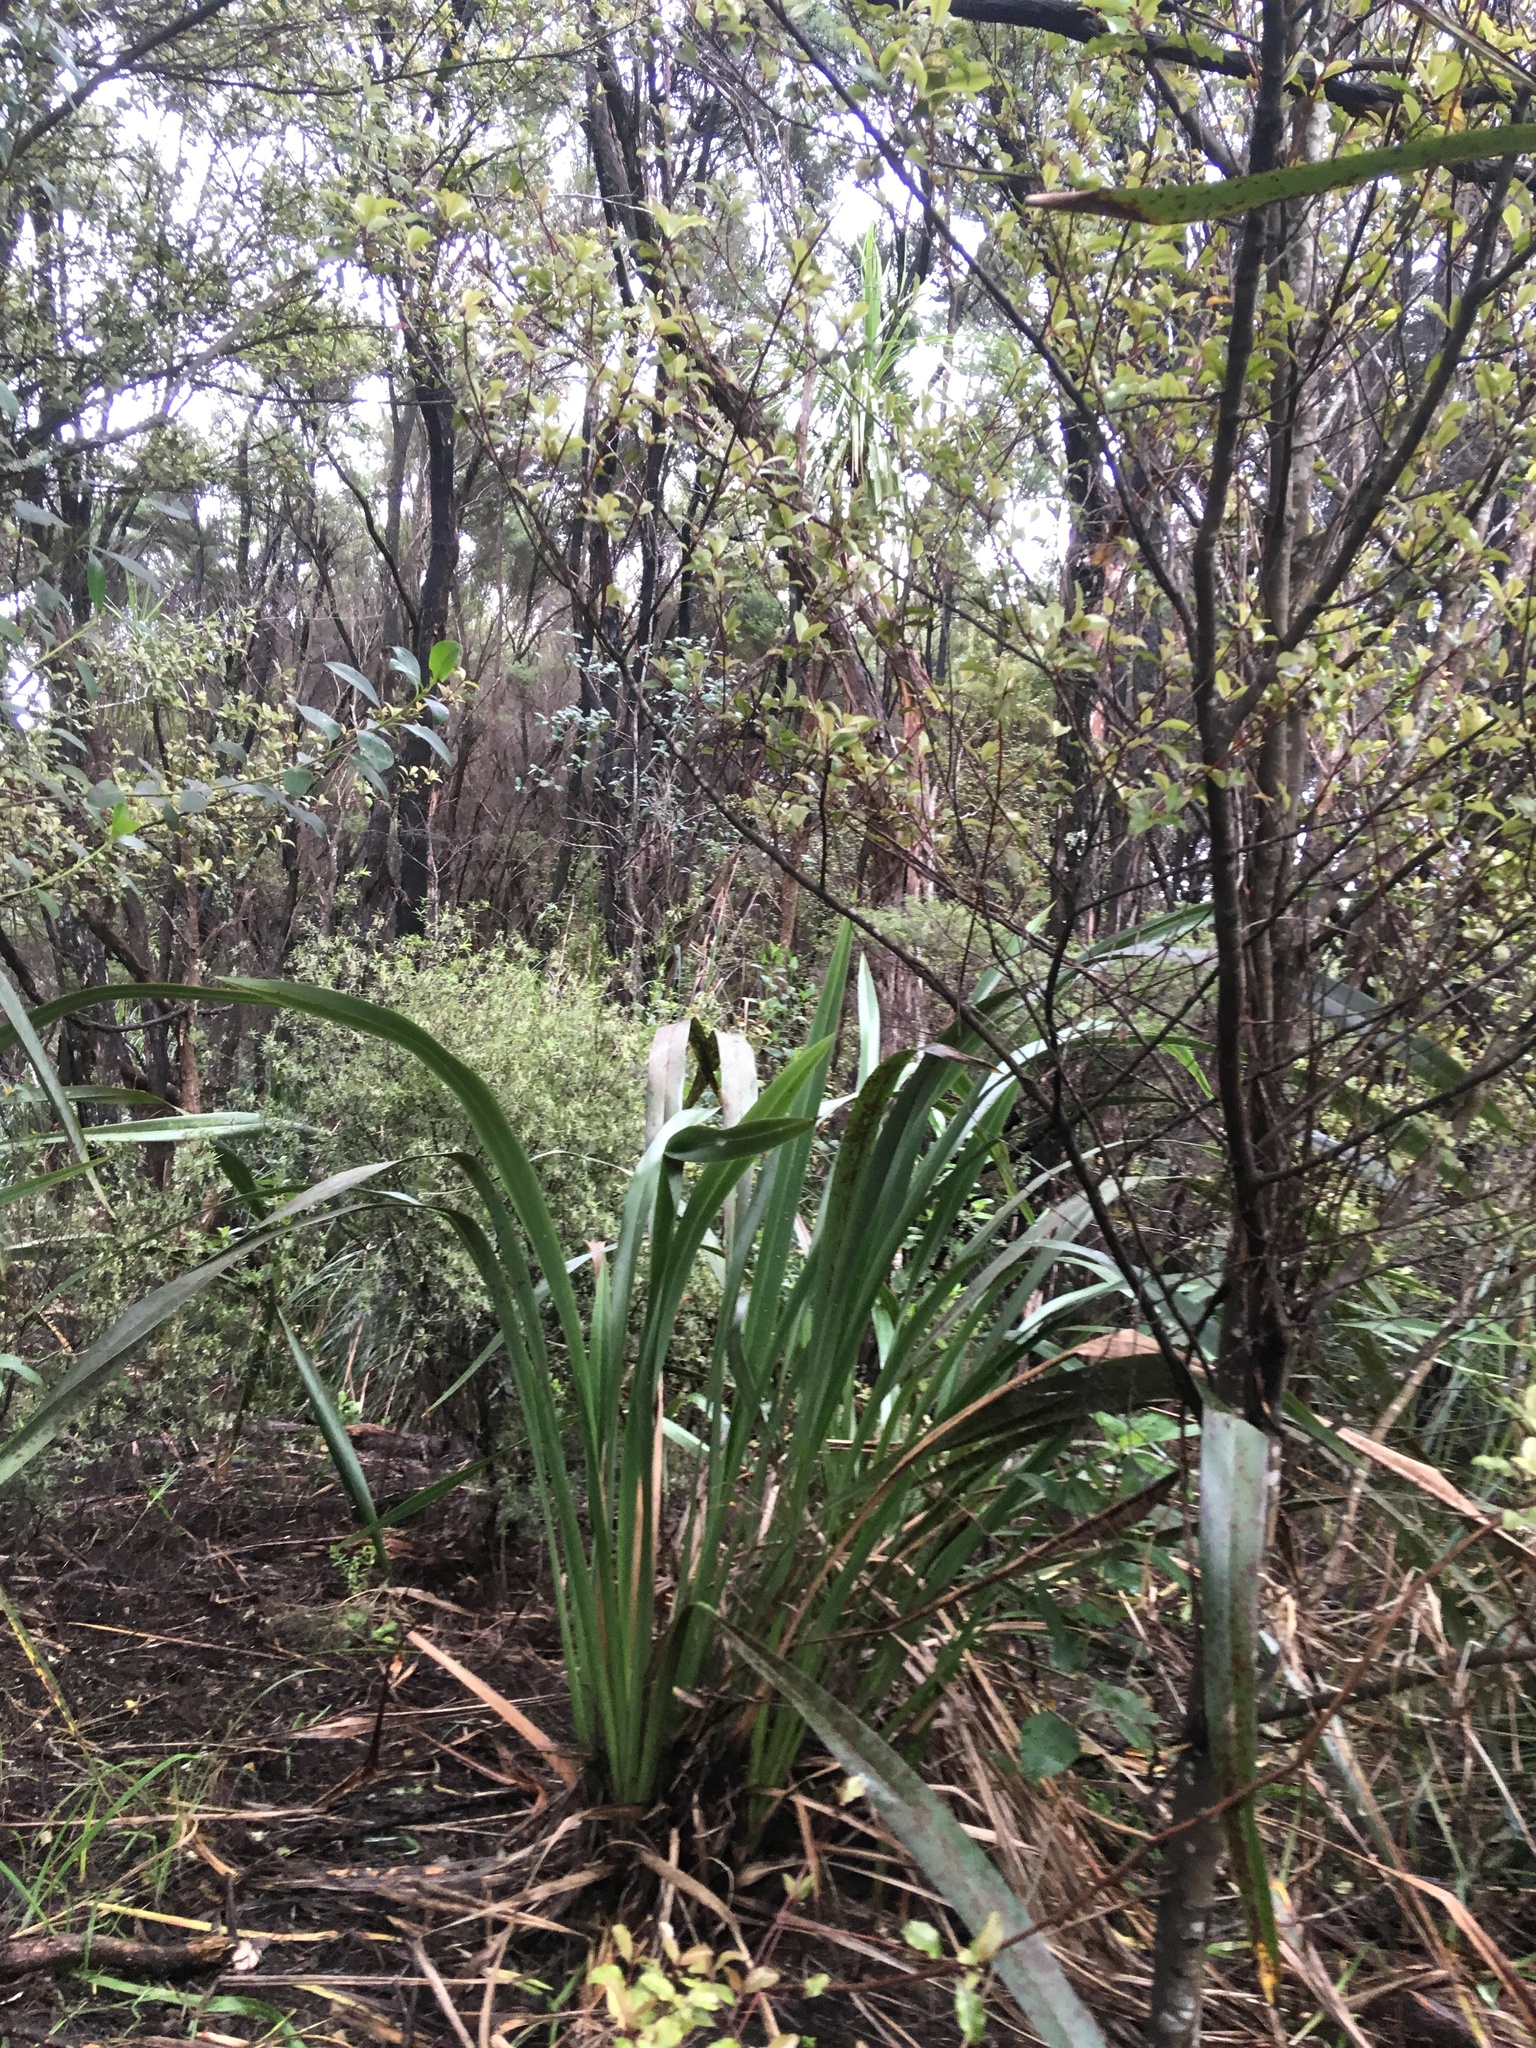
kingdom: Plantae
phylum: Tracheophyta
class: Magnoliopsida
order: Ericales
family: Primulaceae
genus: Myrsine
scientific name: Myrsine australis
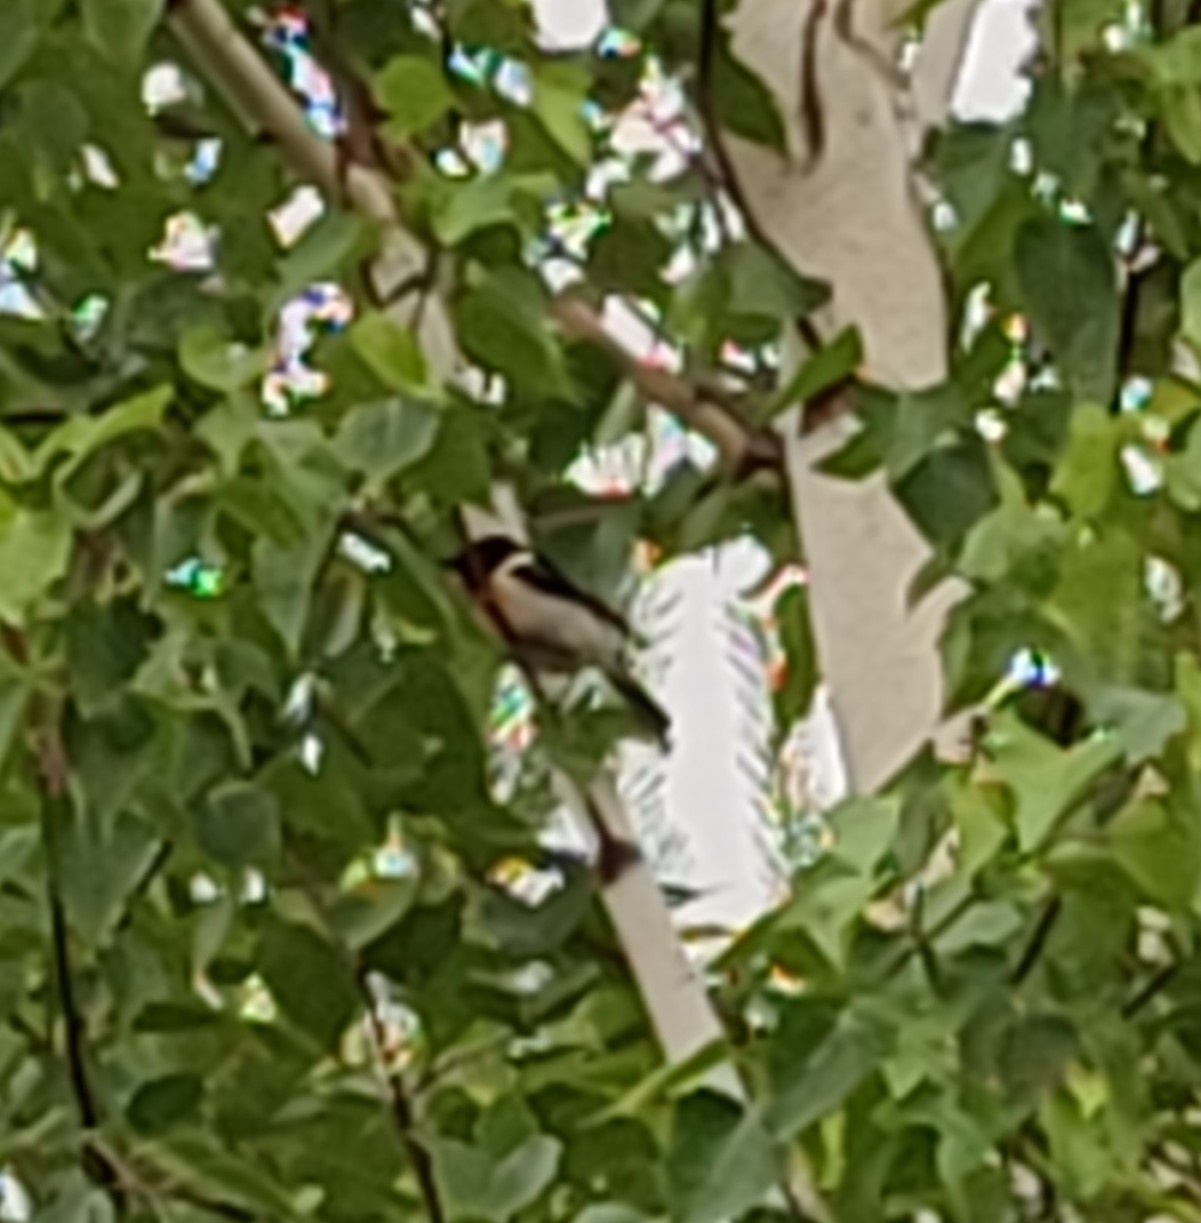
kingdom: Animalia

- [PROBLEM DETAILS]:
Write out the text lines from all the entries above word for word, leaving out the pictures.

- [TASK OUTPUT]:
kingdom: Plantae
phylum: Tracheophyta
class: Magnoliopsida
order: Ericales
family: Primulaceae
genus: Myrsine
scientific name: Myrsine australis
kingdom: Animalia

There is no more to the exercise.